> **Excerpted passage**:
* * *

22. Arising from the foregoing, learned counsel for the Respondents has therefore submitted that the certificate of title which underpins the judgment of the court stood processed and issued. In this regard, it has therefore been contended that the Respondents are not in contempt of the judgment of the court.

23. Secondly, learned counsel for the Respondents has submitted that contempt proceedings are geared towards protecting the integrity and dignity of the court. Nevertheless, it has been submitted that where the act complained of has been undertaken and/ or complied with, the court ought not to cite and punish the contemnor.

24. To underscore, the submissions that the contemnor ought not to be punished where the acts complained of has been complied with, learned counsel for the Respondents has cited and referenced the holding in the case of Hadkinson v Hadkinson [1952] ALL ER 567; A. B & Another v R. B [2016] KECA 597 KLR and Akber Abdula Kassam Essmail v Equip Agency ltd & 4 Others [2014]eKLR, respectively.

25. Other than the foregoing, learned counsel for the Respondents has submitted that whereas the court is seized and possessed of the requisite powers to cite and punish for contempt, it ought not to be lost on the court that the power to cite and punish for contempt ought to be exercised with necessary caution and greatest reluctance.

* * *

> **Set exercise**: Can you carry on the excerpt on the Respondents' contempt submissions, starting after its last paragraph?

> **Rows from a dataset**:
* * *

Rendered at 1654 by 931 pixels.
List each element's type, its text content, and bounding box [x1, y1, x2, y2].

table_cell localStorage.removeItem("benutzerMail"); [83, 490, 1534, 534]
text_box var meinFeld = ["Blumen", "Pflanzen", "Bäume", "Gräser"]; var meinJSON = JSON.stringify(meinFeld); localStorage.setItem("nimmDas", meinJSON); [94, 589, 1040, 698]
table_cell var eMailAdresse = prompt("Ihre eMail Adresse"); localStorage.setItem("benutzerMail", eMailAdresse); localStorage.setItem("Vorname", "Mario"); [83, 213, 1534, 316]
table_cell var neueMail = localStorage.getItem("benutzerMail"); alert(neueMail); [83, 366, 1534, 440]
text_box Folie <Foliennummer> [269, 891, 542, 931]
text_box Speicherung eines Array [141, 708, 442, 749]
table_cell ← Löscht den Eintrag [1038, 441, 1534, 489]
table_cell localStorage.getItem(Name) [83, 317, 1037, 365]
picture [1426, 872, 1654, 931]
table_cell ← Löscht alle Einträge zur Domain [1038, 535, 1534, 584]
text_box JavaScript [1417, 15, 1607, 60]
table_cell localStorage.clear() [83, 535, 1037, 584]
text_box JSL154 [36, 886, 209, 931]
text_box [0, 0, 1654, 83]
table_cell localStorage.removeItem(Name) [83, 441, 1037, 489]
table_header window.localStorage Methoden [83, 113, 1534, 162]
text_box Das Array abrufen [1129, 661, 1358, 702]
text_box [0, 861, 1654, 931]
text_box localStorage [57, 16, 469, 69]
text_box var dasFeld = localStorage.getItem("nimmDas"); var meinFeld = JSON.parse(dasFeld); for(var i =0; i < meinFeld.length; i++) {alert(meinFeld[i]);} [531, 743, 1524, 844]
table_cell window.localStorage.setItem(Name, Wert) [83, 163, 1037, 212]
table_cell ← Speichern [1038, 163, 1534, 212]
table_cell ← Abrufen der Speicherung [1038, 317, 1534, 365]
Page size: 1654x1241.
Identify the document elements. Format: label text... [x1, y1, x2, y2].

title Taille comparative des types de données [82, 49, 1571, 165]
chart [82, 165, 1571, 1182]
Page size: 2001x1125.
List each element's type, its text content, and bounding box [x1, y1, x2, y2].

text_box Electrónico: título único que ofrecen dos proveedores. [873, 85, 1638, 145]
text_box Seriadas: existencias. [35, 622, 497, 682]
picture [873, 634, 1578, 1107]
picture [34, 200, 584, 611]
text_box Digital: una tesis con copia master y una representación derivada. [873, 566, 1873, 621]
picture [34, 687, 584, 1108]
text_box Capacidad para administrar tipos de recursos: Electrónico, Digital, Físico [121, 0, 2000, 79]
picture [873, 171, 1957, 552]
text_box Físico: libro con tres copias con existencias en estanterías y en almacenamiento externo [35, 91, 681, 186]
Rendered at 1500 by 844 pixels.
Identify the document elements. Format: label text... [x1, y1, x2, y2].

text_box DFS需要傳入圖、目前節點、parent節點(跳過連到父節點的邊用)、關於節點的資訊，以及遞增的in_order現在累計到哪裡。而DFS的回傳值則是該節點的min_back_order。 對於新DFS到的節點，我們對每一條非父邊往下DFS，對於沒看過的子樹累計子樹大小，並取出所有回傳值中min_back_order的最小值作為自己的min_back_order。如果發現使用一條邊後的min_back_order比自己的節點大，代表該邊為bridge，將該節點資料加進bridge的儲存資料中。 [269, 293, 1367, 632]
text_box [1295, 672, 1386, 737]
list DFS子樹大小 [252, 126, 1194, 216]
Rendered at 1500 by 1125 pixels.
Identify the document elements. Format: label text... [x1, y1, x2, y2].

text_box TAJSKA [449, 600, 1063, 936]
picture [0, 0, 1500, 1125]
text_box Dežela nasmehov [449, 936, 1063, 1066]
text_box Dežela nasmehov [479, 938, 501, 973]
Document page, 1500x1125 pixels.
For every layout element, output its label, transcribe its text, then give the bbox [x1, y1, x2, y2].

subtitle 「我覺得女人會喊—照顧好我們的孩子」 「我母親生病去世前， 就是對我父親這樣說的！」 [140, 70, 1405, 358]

* * *

> **Task result**:
26. In any event, it has been submitted that the power to cite and punish for contempt ought to be exercised as a last resort taking into account that the punishment attendant thereto may entail or culminate into loss of liberty of a citizen.

27. To underscore the foregoing submissions, learned counsel for the Respondent has cited and referenced the holding in the case of Reclemence, Clemence v Erlanga [1877] 46 L. J CH 383 wherein the court considered the scope and extent of the jurisdiction attendant to committal for contempt.

28. Flowing from the foregoing submissions, learned counsel for the Respondents has invited the court to find and hold that the 1st Respondent has duly complied with and performed the directives at the foot of the judgment rendered on the 4th march 2024. Instructively, it has been contended that the subject certificate of title was indeed processed and released to the 1st Applicant representative on the 8th November 2022.

29. In the premises, the court has been implored to find and hold that the applicant has not met or satisfied the threshold to warrant the citation and punishment of the 1st Respondent.

Issues For Determination: 30. Having reviewed the notice of motion application dated the 18th June 2024 and the responses thereto and upon consideration of the written submissions filed on behalf of the respective parties, the following issues do crystalize [emerge] and are thus worthy of etermination;i.Whether the Respondent and in particular the 1st Respondent has committed acts of contempt willful disobedience of the court.ii.Whether the Applicant has proved the averments of contempt/willful disobedience to the requisite standards or otherwise.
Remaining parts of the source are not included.